Again Michelle stopped herself from asking, whereabouts is he getting all this money?

“Still,” Gary said, “over now, eh? What'd my mum say? Spilt milk.” He lifted his hand back to Michelle's breast, shocking her with his gentleness, stroking her lightly until, through the thin cotton of the T-shirt, he felt her nipple harden against his thumb.

Thirty-nine

How long someone had been tapping on the window, Lynn didn't know. Opening her eyes, she groaned, gritted her teeth, and looked out. The car had come to rest close against a farm fence, the nearside wing buckled by a concrete post. Gloved, the hand knocked again. Oh, shit! thought Lynn. My head hurts! In the rearview mirror, she could see the sidelights of the car that had pulled in behind her, faint through the blur of rain. A man's face now, bending close to the glass, words she could read without hearing: “Are you all right? Is there anything I can do to help?”

Traffic continued to swish by, unconcerned.

She turned the key in the ignition and the engine sputtered momentarily and died.

He looked to be in his forties, clean-shaven, hair plastered dark to his head by the rain.
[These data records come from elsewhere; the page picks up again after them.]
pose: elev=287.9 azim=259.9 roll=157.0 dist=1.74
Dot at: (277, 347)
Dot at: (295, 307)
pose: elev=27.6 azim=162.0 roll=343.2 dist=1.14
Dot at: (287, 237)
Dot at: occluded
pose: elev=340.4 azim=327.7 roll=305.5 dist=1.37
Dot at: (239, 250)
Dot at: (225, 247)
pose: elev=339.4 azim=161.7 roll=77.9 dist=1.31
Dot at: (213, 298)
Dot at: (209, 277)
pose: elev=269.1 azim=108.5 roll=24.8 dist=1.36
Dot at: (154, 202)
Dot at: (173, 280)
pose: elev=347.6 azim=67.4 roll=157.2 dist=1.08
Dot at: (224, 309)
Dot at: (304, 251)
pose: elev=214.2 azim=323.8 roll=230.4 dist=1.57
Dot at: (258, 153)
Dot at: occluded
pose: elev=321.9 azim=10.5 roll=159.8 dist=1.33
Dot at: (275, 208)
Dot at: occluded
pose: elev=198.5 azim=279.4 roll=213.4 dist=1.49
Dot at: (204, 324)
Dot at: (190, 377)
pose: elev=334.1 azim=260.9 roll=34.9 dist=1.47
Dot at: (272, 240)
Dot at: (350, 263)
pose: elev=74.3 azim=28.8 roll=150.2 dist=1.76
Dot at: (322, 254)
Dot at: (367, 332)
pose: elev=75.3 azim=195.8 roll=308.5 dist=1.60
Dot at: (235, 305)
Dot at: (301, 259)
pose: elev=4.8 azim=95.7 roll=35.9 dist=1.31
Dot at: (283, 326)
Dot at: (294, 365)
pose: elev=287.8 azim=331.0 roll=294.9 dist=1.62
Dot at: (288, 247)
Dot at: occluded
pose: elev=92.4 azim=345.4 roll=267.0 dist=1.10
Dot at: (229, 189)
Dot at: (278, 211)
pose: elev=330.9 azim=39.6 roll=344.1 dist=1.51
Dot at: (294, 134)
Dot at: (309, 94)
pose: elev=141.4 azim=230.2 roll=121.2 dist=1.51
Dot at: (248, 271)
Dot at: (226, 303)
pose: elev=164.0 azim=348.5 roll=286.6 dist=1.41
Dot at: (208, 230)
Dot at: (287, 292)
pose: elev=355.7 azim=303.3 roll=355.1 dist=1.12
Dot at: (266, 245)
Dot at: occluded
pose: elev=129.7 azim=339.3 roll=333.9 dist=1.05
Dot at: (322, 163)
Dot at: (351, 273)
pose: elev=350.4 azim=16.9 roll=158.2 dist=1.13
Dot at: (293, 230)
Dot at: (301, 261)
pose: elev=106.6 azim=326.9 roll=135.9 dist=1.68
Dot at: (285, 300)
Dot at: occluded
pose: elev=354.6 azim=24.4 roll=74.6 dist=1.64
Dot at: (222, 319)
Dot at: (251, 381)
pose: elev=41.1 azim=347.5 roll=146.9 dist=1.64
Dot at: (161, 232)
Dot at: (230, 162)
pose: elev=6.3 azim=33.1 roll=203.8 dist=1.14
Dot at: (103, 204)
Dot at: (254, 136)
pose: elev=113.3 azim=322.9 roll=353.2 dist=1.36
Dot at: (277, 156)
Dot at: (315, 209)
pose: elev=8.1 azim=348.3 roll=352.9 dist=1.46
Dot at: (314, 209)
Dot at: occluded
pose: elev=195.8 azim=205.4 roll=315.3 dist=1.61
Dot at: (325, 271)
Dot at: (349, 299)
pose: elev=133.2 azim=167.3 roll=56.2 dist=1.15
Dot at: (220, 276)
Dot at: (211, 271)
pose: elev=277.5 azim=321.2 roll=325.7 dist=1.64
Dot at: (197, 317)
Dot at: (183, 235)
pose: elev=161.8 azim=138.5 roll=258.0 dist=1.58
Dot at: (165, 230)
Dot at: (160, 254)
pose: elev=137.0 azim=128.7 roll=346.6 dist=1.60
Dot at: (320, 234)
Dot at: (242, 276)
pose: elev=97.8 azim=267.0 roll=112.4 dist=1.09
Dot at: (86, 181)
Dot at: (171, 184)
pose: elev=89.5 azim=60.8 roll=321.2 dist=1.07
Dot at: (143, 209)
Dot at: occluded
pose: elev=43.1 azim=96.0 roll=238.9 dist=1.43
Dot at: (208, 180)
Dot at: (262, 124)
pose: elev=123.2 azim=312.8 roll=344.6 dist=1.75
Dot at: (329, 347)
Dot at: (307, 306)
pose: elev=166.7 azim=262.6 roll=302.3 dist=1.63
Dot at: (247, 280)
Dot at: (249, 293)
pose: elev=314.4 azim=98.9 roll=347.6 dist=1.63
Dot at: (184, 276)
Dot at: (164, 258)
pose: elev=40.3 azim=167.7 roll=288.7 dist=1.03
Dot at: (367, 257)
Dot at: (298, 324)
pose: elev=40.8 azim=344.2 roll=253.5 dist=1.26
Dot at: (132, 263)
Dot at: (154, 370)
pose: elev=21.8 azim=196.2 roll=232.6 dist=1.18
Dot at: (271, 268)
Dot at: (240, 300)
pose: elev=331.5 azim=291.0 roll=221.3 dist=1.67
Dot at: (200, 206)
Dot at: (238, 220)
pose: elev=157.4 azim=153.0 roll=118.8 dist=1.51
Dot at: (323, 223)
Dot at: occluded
The shoulders and arms of his jacket were soaked through and Lynn wondered how long he had been standing there, anxious to help. She wound the window down a few inches, enough to be able to talk.

“I saw you come off the road, ahead of me. Wanted to make sure you were all right.”

“Thanks. I think I'm fine.”

The right side of her mouth was numb and when she touched the tip of her tongue to her lip she could tell it was swollen. Wiping away steam from the mirror, she could see a swelling over her left eye, already the size of a small egg and growing.

“You were lucky.”

“Yes, thanks.”

Lynn knew she should get out and look at the car, examine the extent of the damage. Even supposing she did get the engine to start, it might not be possible for her to drive away. The man, standing there, kept her where she was.

“You haven't got a phone in your car?”

“Afraid not.”

Neither, in this car, did she.

“Look,” Lynn said, winding down the window a little farther. “It was good of you to stop, but, really, I'll be all right now.”

He smiled and began to back slowly away. Lynn took a deep breath and got out into the rain. The rear of the car seemed to have collided with a pile of gravel as it left the road, then spun forward into the gate. Somewhere, out in the semi-dark, were the shapes of cattle, hedges converging. Lynn pulled up her collar and squatted near the front wheel. The metal of the wing had been forced back sharp against the tire and the tire was flat. The headlight was a tangle of silvered metal and broken glass. Maybe she could pull the metal out and change the wheel, but even then she doubted if she'd get far.

“Why don't you let me give you a lift?” He had come back and was standing back beyond her left shoulder, looking on. The wind had relented a little but not much. “Just as far as the nearest garage.”

Lynn shook her head; she wasn't about to compound one stupidity with another.

“There's one six or seven miles down the road. I think it's open twenty-four hours.”

Lynn looked directly at his face, forcing herself to make judgments. In the circumstances, she thought, what else was she going to do? Walk and risk getting sideswiped by a passing car? Stick out her thumb and hope for the best?

“All right,” she said. “Just as far as the garage. Thanks.” Rain brushing his face, he smiled. “Fine.”

Lynn retrieved her handbag, locked the offside door, and, hurrying to the man's car, got into the back seat.

“Michael,” he said over his shoulder. “Michael Best. My friends call me Pat.”

Lynn smiled, more of a grimace than a smile. “Lynn Kellogg, it was good of you to stop. Really.”

“Brownie points up there, I suspect,” smiling back at her, nodding towards the roof of the car. “Few good ones to set against the bad.”